Text block:

——

4. Tangy Escarole Salad

  • ¾ cup chopped pecans
  • ¼ cup EVOO
  • 2 tbsp. fresh lemon juice
  • 1 tbsp. grainy Dijon mustard
  • 1 small head escarole, torn
  • 1 Honeycrisp apple, cored and thinly sliced
  • ½ small red onion, thinly sliced
  • ¼ cup fresh tarragon leaves

  • In skillet, toast pecans over medium, stirring often, until fragrant, 2 minutes; let cool. In bowl, whisk EVOO, lemon juice and mustard; season. Toss in all remaining ingredients; season. Serves 4.

5. Garam Masala Lentils

  • 1 yellow onion, chopped
  • 3 tbsp. olive oil
  • 2 cans (15 to 15.5 oz. each) lentils, drained
  • 2 tsp. garam masala
  • 1 tsp. crushed red pepper
  • 1 tsp. turmeric
  • ½ cup yogurt
  • ¼ cup chopped red onion

  • In skillet, cook yellow onion in oil over medium-high, 10 minutes; season. Stir in next 4 ingredients. Cook until lentils are heated through, about 3 minutes; transfer to bowls. Top with yogurt and red onion. Serves 4.

3. Winter Pesto

  • 2 cups (packed) parsley with tender stems
  • 1 cup grated Parmesan
  • 1 cup walnuts, toasted
  • ½ tsp. lemon zest and 1 tbsp. juice
  • 1 clove garlic, chopped
  • 1 cup EVOO

  • In food processor, pulse parsley, cheese, walnuts, lemon zest and juice, garlic and 2 tbsp. water until finely chopped. With machine running, gradually add EVOO; season. Cover and refrigerate. Makes 2 cups.

——

Provided information:
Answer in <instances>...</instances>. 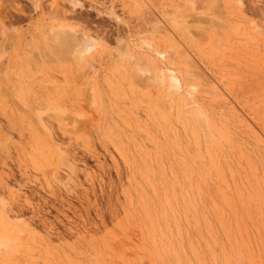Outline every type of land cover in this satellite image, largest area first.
<instances>
[{
  "label": "rangeland",
  "instance_id": "1",
  "mask_svg": "<svg viewBox=\"0 0 264 264\" xmlns=\"http://www.w3.org/2000/svg\"><path fill=\"white\" fill-rule=\"evenodd\" d=\"M225 258L264 264V0H0V264Z\"/></svg>",
  "mask_w": 264,
  "mask_h": 264
},
{
  "label": "bare ground",
  "instance_id": "2",
  "mask_svg": "<svg viewBox=\"0 0 264 264\" xmlns=\"http://www.w3.org/2000/svg\"><path fill=\"white\" fill-rule=\"evenodd\" d=\"M48 43H49V41H48ZM66 49H67V47H66ZM92 52H93V55L96 53V56L97 57L99 56L97 54L98 53V51H97V43L93 42V41H88V40L82 41L80 43V45L78 46L77 50H76L75 57L79 61H84L85 62V59L87 60L89 58V56L92 54ZM143 72H145V71L141 70V73H143ZM219 261H220V263H223V264H229V262H230L228 258H225V259L219 260ZM217 262H215V263L217 264ZM205 264H207V263H205Z\"/></svg>",
  "mask_w": 264,
  "mask_h": 264
}]
</instances>
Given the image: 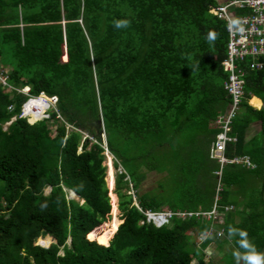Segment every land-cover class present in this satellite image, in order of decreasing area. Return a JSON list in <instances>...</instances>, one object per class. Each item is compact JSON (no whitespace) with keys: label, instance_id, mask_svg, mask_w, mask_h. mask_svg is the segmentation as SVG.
Segmentation results:
<instances>
[{"label":"trees","instance_id":"obj_1","mask_svg":"<svg viewBox=\"0 0 264 264\" xmlns=\"http://www.w3.org/2000/svg\"><path fill=\"white\" fill-rule=\"evenodd\" d=\"M219 1L0 0V74L13 88L55 96L71 127L54 112L29 124L18 117L26 96L0 84V264H221L214 254L235 264L262 253L264 65L236 62L243 94L223 152L253 166L222 164L217 180L208 154L230 102L225 21L210 11ZM101 133L121 168L115 228L104 223ZM150 171L163 173L157 189L138 193ZM215 197L216 219L172 216L156 227L140 212L207 211ZM192 236L204 237L197 246Z\"/></svg>","mask_w":264,"mask_h":264},{"label":"built area","instance_id":"obj_2","mask_svg":"<svg viewBox=\"0 0 264 264\" xmlns=\"http://www.w3.org/2000/svg\"><path fill=\"white\" fill-rule=\"evenodd\" d=\"M230 7L241 9L244 12L240 14L232 13L228 10ZM210 11L216 17L225 21L227 32L226 52L221 64L223 70L227 72L222 86L229 95L230 102L225 111L218 114L215 119V124L219 128V131L215 134L209 146V158L215 159L219 164V169L214 172L218 180L222 164L239 163L246 167L253 166L250 164L247 156L226 158L223 152L226 143L234 141V138L230 137L227 133L230 120L238 111L243 92L241 69L236 62L241 61L244 57H248L250 68L260 69L264 65V0H222ZM0 84L7 89H13L27 97L20 106L18 117H25L27 122L32 123L42 119L49 120L50 113L54 112L55 118L64 122L55 107V96H46L42 92L31 95L27 87L13 88L6 83L5 76L2 74H0ZM7 109H10V107H7ZM64 124L65 127H70L65 122ZM219 189L220 183L217 181L215 191L217 192ZM215 200L216 197L212 202L211 208L207 211L164 210L155 212L137 208L144 216L145 222H151L154 226L159 227L167 223L172 216L179 217L180 219L191 216L196 218L202 217L204 220L216 219L221 213L216 210ZM228 208L230 209V207ZM204 234H213V232L211 230ZM214 235L215 237H219L220 231L214 232ZM203 237H198L200 239L199 241H202ZM47 245L48 242L45 247Z\"/></svg>","mask_w":264,"mask_h":264},{"label":"rangeland","instance_id":"obj_3","mask_svg":"<svg viewBox=\"0 0 264 264\" xmlns=\"http://www.w3.org/2000/svg\"><path fill=\"white\" fill-rule=\"evenodd\" d=\"M3 69L7 70L8 67L4 66L2 68V70ZM248 102L251 104L250 99L248 100ZM259 106H260V104L258 106H253V107L257 108ZM6 126H7V123H4L2 125V128L4 129ZM66 127H67L66 128L67 130H69L71 128V127L68 128V126H66ZM255 128H257L256 125H253L251 127L252 130H254ZM250 131H249V133H251ZM100 136L102 138V134H100ZM84 138L90 139L91 137H88V134H85L82 132L81 140ZM101 146L102 147L105 146L103 141H102ZM113 161H114V158L112 157V155L108 151H103V160H102V165L104 166V178L103 179H104L105 188L110 192L109 203L111 205V215L108 214L105 217L104 223H108V221H110V226L115 228L116 225L120 221V219H119L120 218V211L117 208V197H116V194L114 191V189H115V175L117 172L121 171V168L119 165H117V167H114ZM162 175H163V173H157L154 171L146 172V177L139 184L138 193H142L145 191H152V190L154 191L155 189H157V183L161 179ZM48 190H49L48 187L44 188L43 193L47 194ZM64 191H65V197L67 199H73L75 201L81 202L77 198V196L74 195L72 192H70L66 189ZM128 193L132 194V190L129 189ZM132 204H134V201L132 202ZM190 211H192V210H190ZM38 239L36 240V244H40L43 246H45L47 244V242H49V240H50L47 237L46 238L45 237H39ZM190 240L193 242L194 245H197V246L201 243L199 241L200 239H198V238L196 239V237H194V236H192V238ZM213 244H214V242H213ZM213 244L209 243L208 246L205 248V251L207 254L209 253ZM213 246H214V249H216L215 244ZM222 248H223V250H225L226 253L231 251L230 245L223 244ZM217 256L218 255H216V254H214L212 256L213 261H215L216 263H218L220 261L221 264L222 263L226 264L228 257L225 261V260H220L221 257H217ZM237 257H241V256H232L233 260H236ZM228 261L231 263V259H229ZM192 262H193V260H192ZM205 262H207V260H205ZM235 264H264V251L254 260L245 259L244 261H237Z\"/></svg>","mask_w":264,"mask_h":264},{"label":"clouds","instance_id":"obj_4","mask_svg":"<svg viewBox=\"0 0 264 264\" xmlns=\"http://www.w3.org/2000/svg\"><path fill=\"white\" fill-rule=\"evenodd\" d=\"M23 87H27V88H28V86H23ZM19 88H22V87H19ZM28 91H29V88H28ZM29 93H30V92H29ZM30 94H31V93H30ZM242 94H243V93H242ZM31 95H35V94H31ZM251 97H254V96H251ZM251 97H250V98H251ZM26 98H27V97H26ZM241 98H242V96H241ZM250 98H249V99H250ZM249 99H248V100H249ZM240 100H241V99H240ZM23 102H24V101H23ZM248 103H249V102H248ZM249 104H250V103H249ZM227 105H228V104H227ZM250 105H251V104H250ZM251 106H252V105H251ZM252 107H253V106H252ZM226 108H227V106H226ZM226 108H225V109H226ZM225 109H224V111H225ZM224 111H223V112H224ZM12 119H13V117H12ZM12 119L10 118V120H12ZM25 119H26V118H25ZM10 120H9L8 122H6V123L8 124V123L10 122ZM26 121H27V120H26ZM28 123H29V122H28ZM32 123H34V122H32ZM32 123H29V124H32ZM85 134H86V133H85ZM101 134H102V138H101V136H100L101 141H103V142H104V145H105L104 135H103V133H101ZM88 137H89V136H88ZM103 148H104V151H107V150L105 149V146H104ZM208 154H209V150H208ZM70 192H72V191H70ZM72 193H73V192H72ZM73 194H74V193H73ZM49 242H50V240H49ZM49 242H48V243H49ZM67 242H68V241H67Z\"/></svg>","mask_w":264,"mask_h":264},{"label":"crops","instance_id":"obj_5","mask_svg":"<svg viewBox=\"0 0 264 264\" xmlns=\"http://www.w3.org/2000/svg\"><path fill=\"white\" fill-rule=\"evenodd\" d=\"M254 98H256V97H254ZM256 99L259 101V104H261L260 100H259L258 98H256ZM211 249H212V248H211ZM263 251H264V250H263ZM263 251H262V252H263Z\"/></svg>","mask_w":264,"mask_h":264}]
</instances>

——

Stated task:
In the recipe text, how long is the yellow onion cooked for the garam masala lentils?

Complete response:
10 minutes, over medium-high heat.